== PROBLEM ==
Repeat all entries below exactly as shown.

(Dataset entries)
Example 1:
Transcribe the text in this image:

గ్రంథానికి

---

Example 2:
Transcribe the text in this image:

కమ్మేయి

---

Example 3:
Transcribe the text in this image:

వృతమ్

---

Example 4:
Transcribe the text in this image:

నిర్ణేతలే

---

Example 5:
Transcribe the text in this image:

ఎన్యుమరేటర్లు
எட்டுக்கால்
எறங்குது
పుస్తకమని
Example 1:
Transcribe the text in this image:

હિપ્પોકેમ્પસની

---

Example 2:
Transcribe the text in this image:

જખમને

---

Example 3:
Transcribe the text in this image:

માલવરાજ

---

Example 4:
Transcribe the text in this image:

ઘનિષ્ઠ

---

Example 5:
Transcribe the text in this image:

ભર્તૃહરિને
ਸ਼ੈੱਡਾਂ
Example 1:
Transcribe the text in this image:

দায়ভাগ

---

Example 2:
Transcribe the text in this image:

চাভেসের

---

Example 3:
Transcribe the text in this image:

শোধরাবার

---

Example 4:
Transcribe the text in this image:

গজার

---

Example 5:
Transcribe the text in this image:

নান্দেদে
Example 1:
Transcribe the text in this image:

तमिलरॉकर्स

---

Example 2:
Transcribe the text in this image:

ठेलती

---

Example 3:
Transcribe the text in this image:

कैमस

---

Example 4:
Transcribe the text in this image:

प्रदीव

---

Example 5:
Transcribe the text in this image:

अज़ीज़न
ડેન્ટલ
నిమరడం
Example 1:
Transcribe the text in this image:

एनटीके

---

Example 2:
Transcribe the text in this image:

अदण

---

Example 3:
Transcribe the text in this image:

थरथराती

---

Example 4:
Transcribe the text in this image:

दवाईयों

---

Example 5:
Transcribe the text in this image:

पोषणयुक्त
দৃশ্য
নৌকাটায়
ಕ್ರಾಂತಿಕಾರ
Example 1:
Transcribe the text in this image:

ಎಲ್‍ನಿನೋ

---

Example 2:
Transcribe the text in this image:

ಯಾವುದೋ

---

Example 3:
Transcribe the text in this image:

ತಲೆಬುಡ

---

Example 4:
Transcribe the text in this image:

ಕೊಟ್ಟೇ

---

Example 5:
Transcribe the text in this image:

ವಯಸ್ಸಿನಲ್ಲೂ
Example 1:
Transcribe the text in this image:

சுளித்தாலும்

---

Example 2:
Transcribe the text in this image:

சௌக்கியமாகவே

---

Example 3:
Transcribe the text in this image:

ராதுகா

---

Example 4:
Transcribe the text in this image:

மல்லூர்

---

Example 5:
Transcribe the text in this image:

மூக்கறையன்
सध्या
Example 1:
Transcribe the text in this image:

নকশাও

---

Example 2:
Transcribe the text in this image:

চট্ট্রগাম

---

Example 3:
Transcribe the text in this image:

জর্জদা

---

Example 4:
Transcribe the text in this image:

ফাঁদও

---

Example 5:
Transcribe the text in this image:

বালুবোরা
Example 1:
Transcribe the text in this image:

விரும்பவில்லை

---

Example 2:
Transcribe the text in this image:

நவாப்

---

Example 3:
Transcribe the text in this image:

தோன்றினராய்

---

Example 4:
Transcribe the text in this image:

== RESPONSE TO THE EXERCISE ==
Example 1:
Transcribe the text in this image:

గ్రంథానికి

---

Example 2:
Transcribe the text in this image:

కమ్మేయి

---

Example 3:
Transcribe the text in this image:

వృతమ్

---

Example 4:
Transcribe the text in this image:

నిర్ణేతలే

---

Example 5:
Transcribe the text in this image:

ఎన్యుమరేటర్లు
எட்டுக்கால்
எறங்குது
పుస్తకమని
Example 1:
Transcribe the text in this image:

હિપ્પોકેમ્પસની

---

Example 2:
Transcribe the text in this image:

જખમને

---

Example 3:
Transcribe the text in this image:

માલવરાજ

---

Example 4:
Transcribe the text in this image:

ઘનિષ્ઠ

---

Example 5:
Transcribe the text in this image:

ભર્તૃહરિને
ਸ਼ੈੱਡਾਂ
Example 1:
Transcribe the text in this image:

দায়ভাগ

---

Example 2:
Transcribe the text in this image:

চাভেসের

---

Example 3:
Transcribe the text in this image:

শোধরাবার

---

Example 4:
Transcribe the text in this image:

গজার

---

Example 5:
Transcribe the text in this image:

নান্দেদে
Example 1:
Transcribe the text in this image:

तमिलरॉकर्स

---

Example 2:
Transcribe the text in this image:

ठेलती

---

Example 3:
Transcribe the text in this image:

कैमस

---

Example 4:
Transcribe the text in this image:

प्रदीव

---

Example 5:
Transcribe the text in this image:

अज़ीज़न
ડેન્ટલ
నిమరడం
Example 1:
Transcribe the text in this image:

एनटीके

---

Example 2:
Transcribe the text in this image:

अदण

---

Example 3:
Transcribe the text in this image:

थरथराती

---

Example 4:
Transcribe the text in this image:

दवाईयों

---

Example 5:
Transcribe the text in this image:

पोषणयुक्त
দৃশ্য
নৌকাটায়
ಕ್ರಾಂತಿಕಾರ
Example 1:
Transcribe the text in this image:

ಎಲ್‍ನಿನೋ

---

Example 2:
Transcribe the text in this image:

ಯಾವುದೋ

---

Example 3:
Transcribe the text in this image:

ತಲೆಬುಡ

---

Example 4:
Transcribe the text in this image:

ಕೊಟ್ಟೇ

---

Example 5:
Transcribe the text in this image:

ವಯಸ್ಸಿನಲ್ಲೂ
Example 1:
Transcribe the text in this image:

சுளித்தாலும்

---

Example 2:
Transcribe the text in this image:

சௌக்கியமாகவே

---

Example 3:
Transcribe the text in this image:

ராதுகா

---

Example 4:
Transcribe the text in this image:

மல்லூர்

---

Example 5:
Transcribe the text in this image:

மூக்கறையன்
सध्या
Example 1:
Transcribe the text in this image:

নকশাও

---

Example 2:
Transcribe the text in this image:

চট্ট্রগাম

---

Example 3:
Transcribe the text in this image:

জর্জদা

---

Example 4:
Transcribe the text in this image:

ফাঁদও

---

Example 5:
Transcribe the text in this image:

বালুবোরা
Example 1:
Transcribe the text in this image:

விரும்பவில்லை

---

Example 2:
Transcribe the text in this image:

நவாப்

---

Example 3:
Transcribe the text in this image:

தோன்றினராய்

---

Example 4:
Transcribe the text in this image:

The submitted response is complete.